WHAT IS NEEDED: Please pull every line of text from the records below and reproduce each one word for word, omitting the pictures.

STUDY MATERIAL:
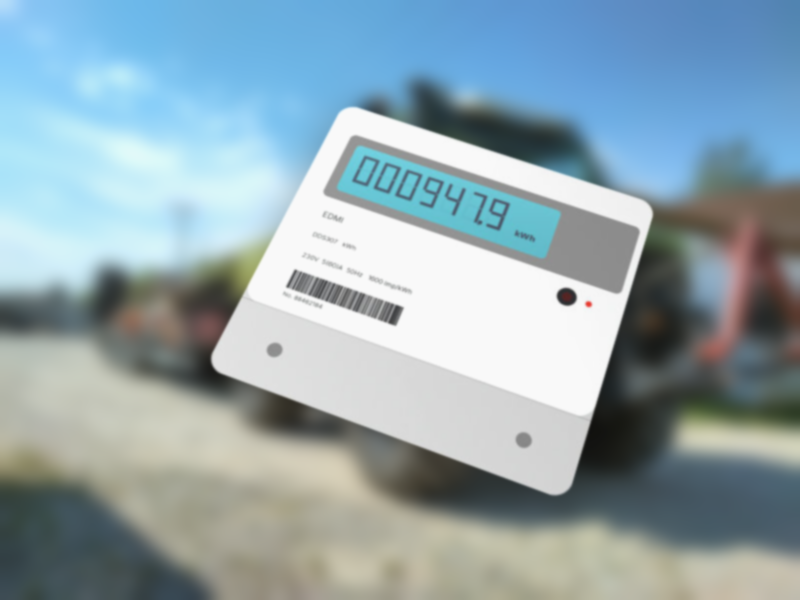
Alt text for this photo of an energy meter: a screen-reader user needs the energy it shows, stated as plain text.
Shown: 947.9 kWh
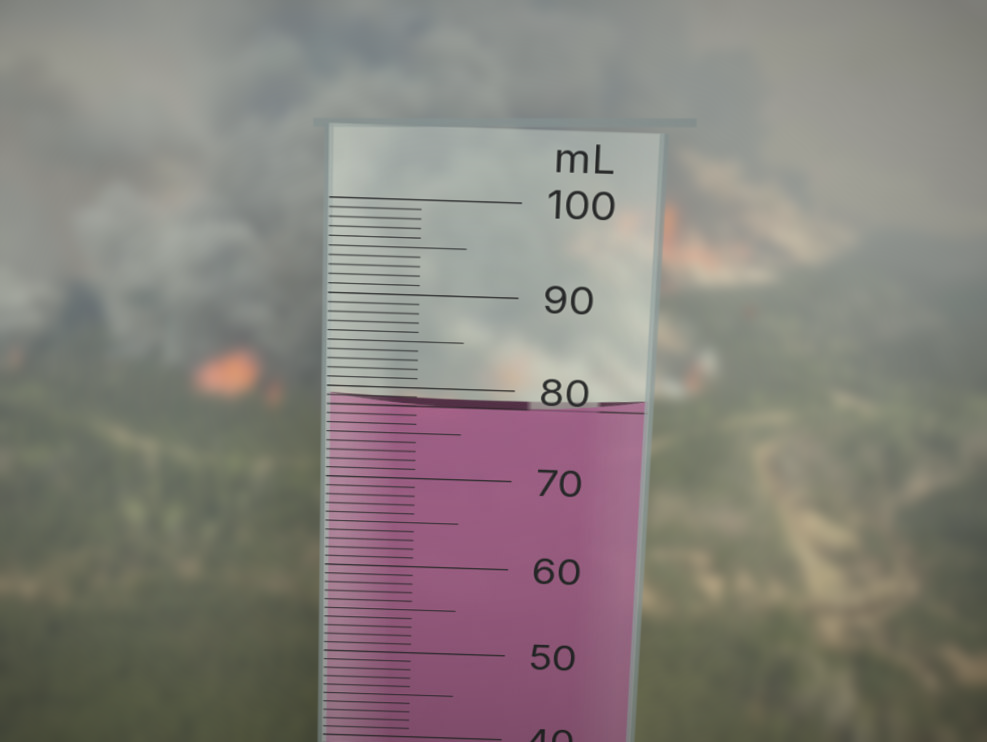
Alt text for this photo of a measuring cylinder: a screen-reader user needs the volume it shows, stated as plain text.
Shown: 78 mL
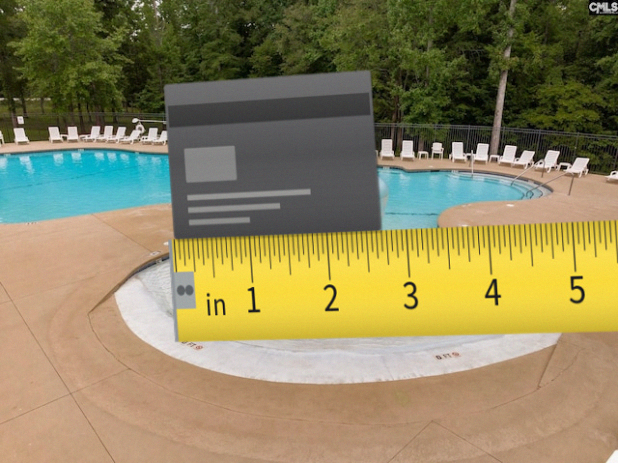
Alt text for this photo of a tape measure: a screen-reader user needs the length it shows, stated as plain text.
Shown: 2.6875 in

RESULT OF THE EXERCISE:
Alt text for this photo of an energy meter: a screen-reader user needs the energy it shows, stated as plain text.
Shown: 947.9 kWh
Alt text for this photo of a measuring cylinder: a screen-reader user needs the volume it shows, stated as plain text.
Shown: 78 mL
Alt text for this photo of a tape measure: a screen-reader user needs the length it shows, stated as plain text.
Shown: 2.6875 in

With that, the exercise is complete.